There is some confusing language in the TAM concerning reverse exchanges. One could read the TAM to state that reverse exchanges are simply not permissible. We know from past experience that one cannot read adverse TAM's too literally, but this does seem to be what the TAM is saying. On the other hand, it is odd that the IRS would announce this conclusion concerning reverse exchanges (which, as stated above, was reserved in the Regulations) through a TAM. If that is their conclusion (this is not at all clear), how would they distinguish LTR 98114019, supra? It cannot be distinguished simply on the grounds the letter ruling involved a two party exchange.
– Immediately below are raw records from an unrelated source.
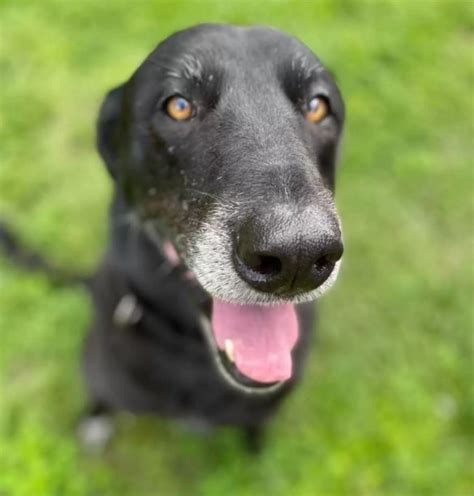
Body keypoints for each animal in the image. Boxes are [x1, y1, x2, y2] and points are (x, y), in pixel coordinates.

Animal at [1, 23, 346, 450]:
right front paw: (94, 427)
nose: (297, 255)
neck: (192, 349)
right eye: (178, 106)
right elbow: (100, 402)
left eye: (317, 106)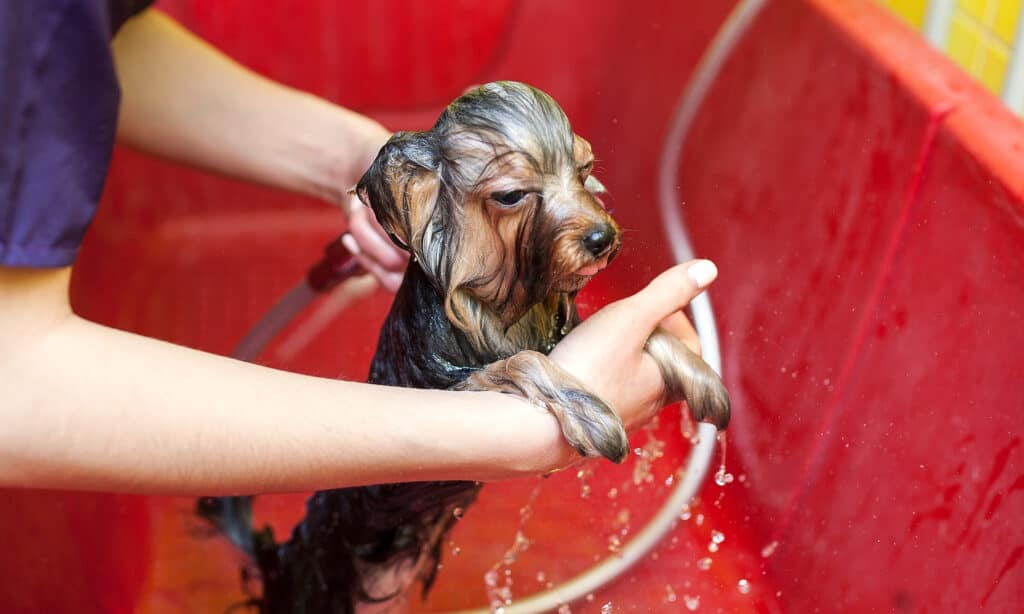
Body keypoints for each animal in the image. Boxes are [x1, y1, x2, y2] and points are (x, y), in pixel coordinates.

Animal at [199, 82, 729, 614]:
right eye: (511, 195)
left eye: (584, 169)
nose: (601, 238)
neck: (506, 305)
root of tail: (283, 555)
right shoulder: (453, 385)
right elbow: (521, 361)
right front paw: (590, 412)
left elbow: (650, 330)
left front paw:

The IRS was obviously working on the Rev Proc project at the time the TAM was considered by the National Office and this may have had an impact. The IRS may have felt compelled to take a somewhat harder line in a matter that would not factually have met all the technical requirements under the Rev Proc. This is understandable, given the generosity of the Rev Proc. However, since there has been no change in the law that prompted the Rev Proc, it would have been helpful for the IRS to clarify the substantive differences between the TAM and the factual setting of many pre-Rev Proc parking arrangements that have been in widespread use (not to mention the Rev Proc itself which by the end of May was presumably in its final stages). In any event the TAM is likely to be the subject of much discussion among practitioners, and IRS personnel will no doubt provide some clarification in future public forums and bar association meetings.

Conclusion

Despite the questions that most certainly will be raised concerning the TAM, Rev Proc 2000-37 provides much needed clarification and certainty to the area of like-kind exchanges. While the Rev Proc is not likely to please those who thought taxpayers should have maximum flexibility in designing build-to- suit exchanges, the Rev Proc is quite revolutionary in allowing a taxpayer to assume essentially all the risks and yet still treat the EAT as a principal in the transaction. In any event, the Rev Proc is likely to cause a sharp increase in the level of exchanges, which already has seen a significant upturn over the last few years.

FOOTNOTES_____________________

1. IRB 2000-40 (October 2, 2000)

2. T.D. 8346, 1991-1 CB 150, 151

3. 602 F.2d 1341 (9th Cir 1979). For a complete discussion and history of the Starker case, see Levine, 567-2nd T.M., "Taxfree Exchanges Under Section 1031", at A-37-A-38, (1997).

4. See, e.g., Rutherford v. Comr., T.C.. Memo 1978-505 (1978); Bezdjian v. Comr., 845 F2d 217 (9th Cir 1988); Lee v. Comr., T.C. Memo 1986-294 (1986).

5. "Report on the Application of Search7RH1031 to Reverse Exchanges", 21 J. of Real Estate Taxation 44 (Fall 1993).

6. Commissioner v. Court Holding Co, Inc., 324 US 331 (1945).

7. See Levine, supra at n.5

8. Query whether the reacquisition of the property must occur within 185 days or just that the put or call must be exercised within that time frame.

9. See the discussion on the TAM, infra.

10. See Levine, supra at n.5, p.48

11. See LTR 199911033 (December 18, 1998).

12. This TAM was not released to the public until September 29, 2000.